A question I am asked quite often these days is what I think of Shirley Franklin, the new mayor of Atlanta.
The answer is, I think she is terrific. She and I worked together at the Atlanta Committee for the Olympic Games. We both reported directly to Billy Payne, ACOG’s CEO. We both were impatient, opinionated and outspoken, and we got along famously. As we say down South, she is good folks.
A more important question that people should be asking is, if you don’t live in within the city limits of Atlanta, why should you care about Shirley Franklin or the city? The short answer is that the Atlanta she has inherited is in a state of chaos and financially unable to fix its own problems. Enter the State of Georgia and your pocketbook.
Thanks to inept management by the administration of Mayor Bill Campbell over the past eight years, the city has almost ground to a halt. Hartsfield International Airport is a mess. So is the Metropolitan Atlanta Rapid Transit Authority. So are the city’s roads and sewers and water and air. Atlanta can do little to address these issues in the near future because the city is also some $85 million in debt. Increasing taxes won’t cover this shortfall because the city is too poor. The idea of taxing commuters who come into the city will never see the light of day. But you can bet Aunt Ellie’s calf that the State of Georgia will find some way to provide financial support to Atlanta – with your tax dollars. The city is too important to the state and to the Democratic Party to do otherwise.
What Atlanta needs as much as state support is leadership. Currently the city is devoid of any leadership of any kind from anybody. No one in the business community had any influence with Bill Campbell, primarily because they were afraid of him and the race card that he would play anytime it suited his purposes, which was often. But, of course, the local moguls would never admit their fear. One CEO dressed me down in front of a group of colleagues for even suggesting such a thing. Ironically, his company is now very much in disfavor with the city. So much for influence.
Perhaps most culpable for the city’s lack of leadership are the local news media. Now that Bill Campbell is out of office, they have finally decided that maybe he didn’t do such a good job as mayor. Duh! During the planning period for the 1996 Games, I urged the newspapers to use their influence to see that the city was ready for the billions of people around the world who would be watching us during the Games. Instead, they preferred to second-guess the Committee and spent countless column inches on such flaming issues as our woebegone mascot, Izzy. As a result, Atlanta looked like a cheap flea market during the Olympics. The Games were good. The city was not. The media are largely to blame.
Mayor Shirley Franklin can provide the leadership that has been missing in Atlanta. It won’t be easy. She must address some serious questions beyond the city’s financial and operational problems. First and foremost, what role will former mayor and current bond lawyer Maynard Jackson play behind the scenes of a Franklin administration? The new mayor makes no apologies for her friendship with Jackson, whom she credits as her mentor. Whether he will exert his considerable influence in the city’s business remains to be seen.

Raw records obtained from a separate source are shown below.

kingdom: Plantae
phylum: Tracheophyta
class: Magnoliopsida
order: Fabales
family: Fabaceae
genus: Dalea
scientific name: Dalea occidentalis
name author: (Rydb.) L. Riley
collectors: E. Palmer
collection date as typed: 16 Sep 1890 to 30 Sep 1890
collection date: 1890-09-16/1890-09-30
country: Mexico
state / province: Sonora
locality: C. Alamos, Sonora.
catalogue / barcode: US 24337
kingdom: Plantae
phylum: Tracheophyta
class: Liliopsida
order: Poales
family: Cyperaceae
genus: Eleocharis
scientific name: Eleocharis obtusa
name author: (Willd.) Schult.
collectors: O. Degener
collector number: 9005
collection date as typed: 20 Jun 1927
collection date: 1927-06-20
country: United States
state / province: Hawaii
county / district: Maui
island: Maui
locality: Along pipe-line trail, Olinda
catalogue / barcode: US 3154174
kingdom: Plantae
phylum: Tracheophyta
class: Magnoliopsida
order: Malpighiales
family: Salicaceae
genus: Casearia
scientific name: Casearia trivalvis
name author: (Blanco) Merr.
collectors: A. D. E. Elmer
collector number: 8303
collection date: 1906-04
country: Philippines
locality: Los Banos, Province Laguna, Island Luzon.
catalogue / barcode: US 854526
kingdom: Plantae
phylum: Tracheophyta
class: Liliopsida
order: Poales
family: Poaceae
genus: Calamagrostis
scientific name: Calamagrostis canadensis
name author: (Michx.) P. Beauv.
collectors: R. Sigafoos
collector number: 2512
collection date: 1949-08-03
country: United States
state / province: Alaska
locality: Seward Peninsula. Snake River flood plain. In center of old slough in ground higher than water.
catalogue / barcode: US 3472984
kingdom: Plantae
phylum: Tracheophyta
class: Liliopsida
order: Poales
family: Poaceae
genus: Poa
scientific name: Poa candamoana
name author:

How will she handle the enormous racial divide that grips the city? The politically potent Concerned Black Clergy has little to gain in seeing the city become whiter and more prosperous. Such a move would seriously diminish their power, and they aren’t about to let that happen.
Can Franklin improve the quality of life in the city? If so, she is going to have to face down the do-gooders who are more concerned with protecting the rights of the homeless and the panhandlers than in assuring people they can go downtown without being harassed or threatened.
Clearly, Atlanta Mayor Shirley Clarke Franklin has her work cut out for her. I wish her all the best and I suggest you keep an eye on her progress no matter where you live in the state because your tax dollars might be needed to help her succeed.